Monday, October 03, 2011

DCnU - Legion of Super-Heroes #1 from DC's New 52

Legion of Super-Heroes was written by Paul Levitz with art by Francis Portela.

Paul Levitz has a long history with the Legion. He has written more than 8 years' worth of Legion stories.

His familiarity with the characters and setting shows through here, both in positive ways, and in negative ones.

I'll start with the negative, because there are fewer of them. This book does not seem like it would be a good jumping-on point for new readers. The Legion Espionage Squad is investigating a planet on the border of the Dominator Empire. We aren't really told much about the Dominators in this book, nor even really what the Legion is, and why they are the ones investigating. Long-time fans can probably piece it together. Hopefully it isn't too confusing for new ones.

Part of the reason for this is that continuity for the Legion seems to be basically unaffected by the Flashpoint. Variable Lad has just died (referenced as Oaa in the comic - that is another thing that makes the Legion a little harder to just pick up. Very few of the Legionnaires use each other's code names. Real names or nick names are much more common. This adds a feeling of reality once you know all the characters, but can be confusing when you first jump on board) and all the story lines from the pre-relaunch DCU are still in place.

But on to the good stuff.
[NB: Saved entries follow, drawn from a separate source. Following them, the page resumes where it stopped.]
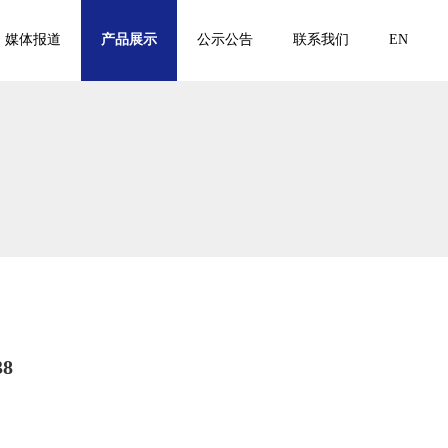
媒体报道
产品展示
公示公告
联系我们
EN
8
Levitz' command of the characters allows him to quickly sum each of them up, in both a summary box listing name and powers, as well as with dialogue. In a cast this big, it can be a challenge to not have any characters get lost. Levitz manages to bring a few coer characters to the forefront while still allowing many at least a small chance in the spotlight. This is truly challenging on a book with this scale, and his experience is evident.

This Legion team feels a lot like the classic one, which was tremendously successful many years ago. Interesting characters with some depth, some very powerful heroes and enemies, and internal strife which gets put aside when necessary but overall leads to strong character development. This is the stuff a good book is made of, and this is what Levitz promises to bring with this first issue.
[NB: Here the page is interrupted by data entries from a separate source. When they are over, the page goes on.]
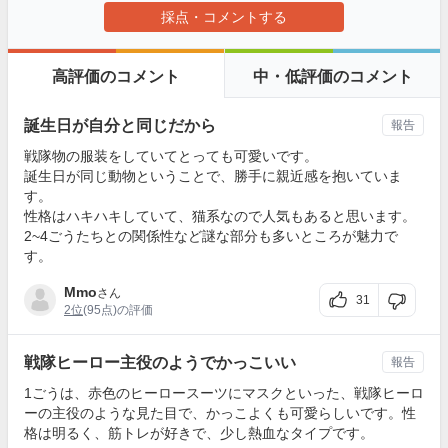
採点・コメントする
高評価のコメント
中・低評価のコメント
誕生日が自分と同じだから
報告
戦隊物の服装をしていてとっても可愛いです。
誕生日が同じ動物ということで、勝手に親近感を抱いていま
す。
性格はハキハキしていて、猫系なので人気もあると思います。
2~4ごうたちとの関係性など謎な部分も多いところが魅力で
す。
Mmo
さん
31
2位
(95点)の評価
戦隊ヒーロー主役のようでかっこいい
報告
1ごうは、赤色のヒーロースーツにマスクといった、戦隊ヒーロ
ーの主役のような見た目で、かっこよくも可愛らしいです。性
格は明るく、筋トレが好きで、少し熱血なタイプです。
He's got political intrigue, action, and has set up redemption story arcs and some internal mysteries. Lots to draw on here for future stories.
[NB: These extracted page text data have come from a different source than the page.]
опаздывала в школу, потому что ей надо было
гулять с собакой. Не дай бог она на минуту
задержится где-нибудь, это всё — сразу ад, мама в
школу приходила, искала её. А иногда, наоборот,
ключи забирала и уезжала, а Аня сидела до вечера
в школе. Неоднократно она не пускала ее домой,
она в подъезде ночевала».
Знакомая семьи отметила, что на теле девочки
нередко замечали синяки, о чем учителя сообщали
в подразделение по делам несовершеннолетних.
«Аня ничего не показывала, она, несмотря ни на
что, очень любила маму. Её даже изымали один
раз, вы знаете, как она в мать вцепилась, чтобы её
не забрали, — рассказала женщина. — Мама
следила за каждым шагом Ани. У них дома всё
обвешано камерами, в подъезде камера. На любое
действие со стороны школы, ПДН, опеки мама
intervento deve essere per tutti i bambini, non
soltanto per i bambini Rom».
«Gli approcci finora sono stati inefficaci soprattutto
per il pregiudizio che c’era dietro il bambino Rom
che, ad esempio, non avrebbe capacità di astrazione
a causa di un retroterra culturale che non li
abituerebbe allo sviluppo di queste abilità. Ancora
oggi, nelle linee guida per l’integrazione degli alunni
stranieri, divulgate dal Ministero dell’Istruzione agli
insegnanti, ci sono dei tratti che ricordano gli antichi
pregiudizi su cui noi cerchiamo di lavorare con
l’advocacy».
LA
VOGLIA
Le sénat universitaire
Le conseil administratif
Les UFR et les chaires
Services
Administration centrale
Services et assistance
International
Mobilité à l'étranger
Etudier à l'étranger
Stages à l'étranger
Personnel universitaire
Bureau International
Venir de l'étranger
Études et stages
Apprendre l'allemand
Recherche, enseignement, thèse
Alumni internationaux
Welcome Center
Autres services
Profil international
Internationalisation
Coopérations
Portela's art is very well-suited to the book. The story is clearly told, the technology seems very natural, not taking center stage, but always being present. There are different page layouts and such used to good effect.

Overall, if you can stick with this comic even though it isn't necessarily a ready-made jump-on poing, I expect it to be rewarding. And while it may not be the perfect jumping-on point, it certainly is the beginning of a story arc.